Start of Passage for review

Absolutely, and that is part of the point I think. Sometimes dogs do it in play, sometimes in reaction to another scary/intimidating dog as a "sign of submission", or one dog will do it to another to kind of force that submission (basically saying "cut it out"). It is that sign of submission that humans decided at some point it was smart to force dogs to do, to force them to submit to us....which is the difference between doing it right and not doing it right.


----------



## taquitos (Oct 18, 2012)

Meeko rolls over on his back/shows general submissive behavior with my boyfriend and myself all the time. He greets us with his head super low to the ground, tilted to one side, ready to completely roll over on his belly when we touch him once lol (this is with his tail wagging furiously, and whining/squeaking from the anticipating of being petted). He also does this with my friend's female who he has known since they were both at the mill. He greets her the same way and will try to lick her muzzle. It's funny because he is otherwise not like this at all with other dogs and people. With other dogs he is often "alpha" lol.


----------



## Amaryllis (Dec 28, 2011)

taquitos said:


> Meeko rolls over on his back/shows general submissive behavior with my boyfriend and myself all the time. He greets us with his head super low to the ground, tilted to one side, ready to completely roll over on his belly when we touch him once lol (this is with his tail wagging furiously, and whining/squeaking from the anticipating of being petted). He also does this with my friend's female who he has known since they were both at the mill. He greets her the same way and will try to lick her muzzle. It's funny because he is otherwise not like this at all with other dogs and people. With other dogs he is often "alpha" lol.


Is that what Kabota's doing? He does this thing where he greets us, tail wagging happily, but head lowered almost to the floor and tilted a little. He's never rolled over or anything, but it's always struck me as if he might be uncertain what our greeting will be. (Keep in mind, our greeting is always "Kabota! Yay! Have a treat! Wheee!")


----------



## taquitos (Oct 18, 2012)

Amaryllis said:


> Is that what Kabota's doing? He does this thing where he greets us, tail wagging happily, but head lowered almost to the floor and tilted a little. He's never rolled over or anything, but it's always struck me as if he might be uncertain what our greeting will be. (Keep in mind, our greeting is always "Kabota! Yay! Have a treat! Wheee!")


Yes I think he is being "submissive" to you  Meeko does exactly the same thing as you have described, except when I reach out to pet him, if just one finger touches him, he instantly flops over for some belly rubs lol!

End of Passage for review
Start of Supplied records

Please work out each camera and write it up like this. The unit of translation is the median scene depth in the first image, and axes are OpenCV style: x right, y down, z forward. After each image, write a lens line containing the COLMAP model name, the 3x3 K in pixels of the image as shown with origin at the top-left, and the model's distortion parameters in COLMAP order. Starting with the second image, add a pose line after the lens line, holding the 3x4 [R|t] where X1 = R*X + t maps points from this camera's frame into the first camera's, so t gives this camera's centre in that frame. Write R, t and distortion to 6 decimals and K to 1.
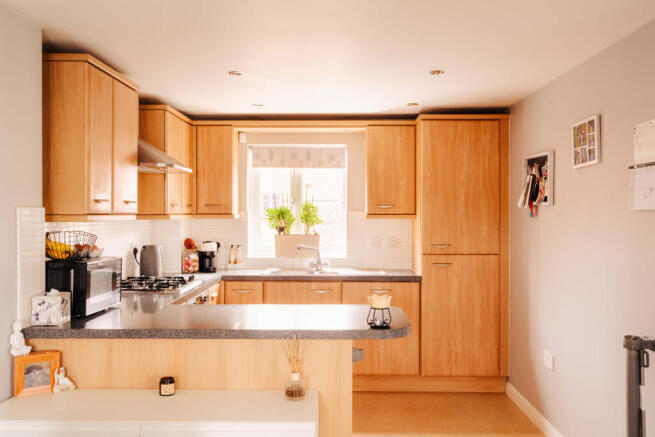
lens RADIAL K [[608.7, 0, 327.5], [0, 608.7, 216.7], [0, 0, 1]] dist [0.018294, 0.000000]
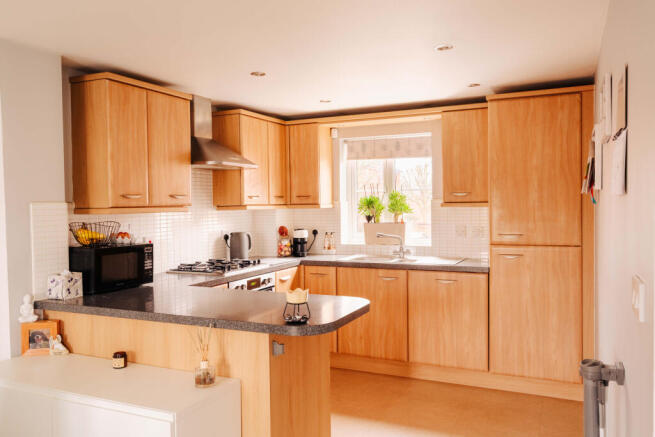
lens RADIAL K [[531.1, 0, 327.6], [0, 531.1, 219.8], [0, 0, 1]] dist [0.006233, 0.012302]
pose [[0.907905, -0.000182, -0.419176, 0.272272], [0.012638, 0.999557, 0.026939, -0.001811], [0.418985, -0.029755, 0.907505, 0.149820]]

End of Supplied records
Start of Supplied records

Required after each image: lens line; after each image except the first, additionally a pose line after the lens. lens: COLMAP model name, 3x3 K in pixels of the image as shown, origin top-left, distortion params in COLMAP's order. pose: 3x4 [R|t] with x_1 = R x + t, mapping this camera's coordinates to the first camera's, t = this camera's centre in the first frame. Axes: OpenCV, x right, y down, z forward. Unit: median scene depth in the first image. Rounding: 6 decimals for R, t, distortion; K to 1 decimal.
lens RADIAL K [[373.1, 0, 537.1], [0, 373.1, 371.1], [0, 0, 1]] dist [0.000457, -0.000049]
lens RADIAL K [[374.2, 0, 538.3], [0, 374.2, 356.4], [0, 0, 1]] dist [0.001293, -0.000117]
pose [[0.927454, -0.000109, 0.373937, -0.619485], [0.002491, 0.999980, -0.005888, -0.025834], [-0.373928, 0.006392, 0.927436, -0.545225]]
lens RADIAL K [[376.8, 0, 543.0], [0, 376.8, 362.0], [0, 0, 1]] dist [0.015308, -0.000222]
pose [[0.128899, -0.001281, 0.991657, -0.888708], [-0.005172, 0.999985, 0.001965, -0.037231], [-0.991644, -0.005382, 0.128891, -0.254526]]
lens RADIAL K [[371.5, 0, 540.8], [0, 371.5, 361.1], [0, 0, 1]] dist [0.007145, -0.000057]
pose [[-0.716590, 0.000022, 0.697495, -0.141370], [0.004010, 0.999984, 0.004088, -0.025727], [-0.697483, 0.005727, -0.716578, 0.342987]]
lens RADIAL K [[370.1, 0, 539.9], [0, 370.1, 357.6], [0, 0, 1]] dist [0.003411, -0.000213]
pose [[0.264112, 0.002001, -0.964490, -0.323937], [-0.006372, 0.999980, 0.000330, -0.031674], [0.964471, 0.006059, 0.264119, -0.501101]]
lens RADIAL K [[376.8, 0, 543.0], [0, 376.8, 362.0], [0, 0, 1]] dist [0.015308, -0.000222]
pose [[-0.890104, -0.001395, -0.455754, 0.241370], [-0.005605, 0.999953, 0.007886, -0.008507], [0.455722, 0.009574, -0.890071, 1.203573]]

End of Supplied records

Exercise aim:
Write the next part of the forum thread about dogs greeting their owners with submissive behavior, picking up after its last post. You won't need the records for this.

Result of the exercise:
I know he's not nervous because he is not licking his lips, doing cow eyes, or showing any signs of stress. We have never raised our voices at him, used any punishment based training, etc.

In Patricia McConnell's The Other End of the Leash, she describes a similar behavior between one of her BCs and her Pyr  I don't think it's nervousness, just trying to be nonthreatening and "submissive".


----------



## Rayneiac (Jun 18, 2012)

Both of my silly pups do this when playing with other dogs. If the other dog growls, looks unhappy, shows any tense body language....plop...my pups are on their side/back with gentle tail wags in the blink of an eye. As soon as whatever signal from the other dog stops....they hop back up and go back to whatever they were doing. 

I'm just happy they understand the ins and outs of doggy social skills way better than I ever will. 

It's especially hilarious when the big black lab does that to a little toy dog that could fit in her mouth entirely.


----------



## taquitos (Oct 18, 2012)

Rayneiac said:


> Both of my silly pups do this when playing with other dogs. If the other dog growls, looks unhappy, shows any tense body language....plop...my pups are on their side/back with gentle tail wags in the blink of an eye. As soon as whatever signal from the other dog stops....they hop back up and go back to whatever they were doing.
> 
> I'm just happy they understand the ins and outs of doggy social skills way better than I ever will.
> 
> It's especially hilarious when the big black lab does that to a little toy dog that could fit in her mouth entirely.


Very sweet  I wish my dog was more socially savvy lol.

Meeko is sometimes extremely hyper/overbearing. He will hop around the dog and jump all over them to try to engage them in play. Even if they growl at him, he will keep doing it so I usually have to call him off lol! He only ever shows "submissive" behavior around that one female


----------



## GrinningDog (Mar 26, 2010)

Greater Swiss said:


> Absolutely, and that is part of the point I think. Sometimes dogs do it in play, sometimes in reaction to another scary/intimidating dog as a "sign of submission", or* one dog will do it to another to kind of force that submission (basically saying "cut it out"). *It is that sign of submission that humans decided at some point it was smart to force dogs to do, to force them to submit to us....which is the difference between doing it right and not doing it right.


Does this actually happen? I thought the "alpha roll" was always a voluntary behavior on the part of the rolling/submitting dog. Which is one of the reasons why an owner forcibly alpha rolling his or her pet dog is dumb.


----------



## PatriciafromCO (Oct 7, 2012)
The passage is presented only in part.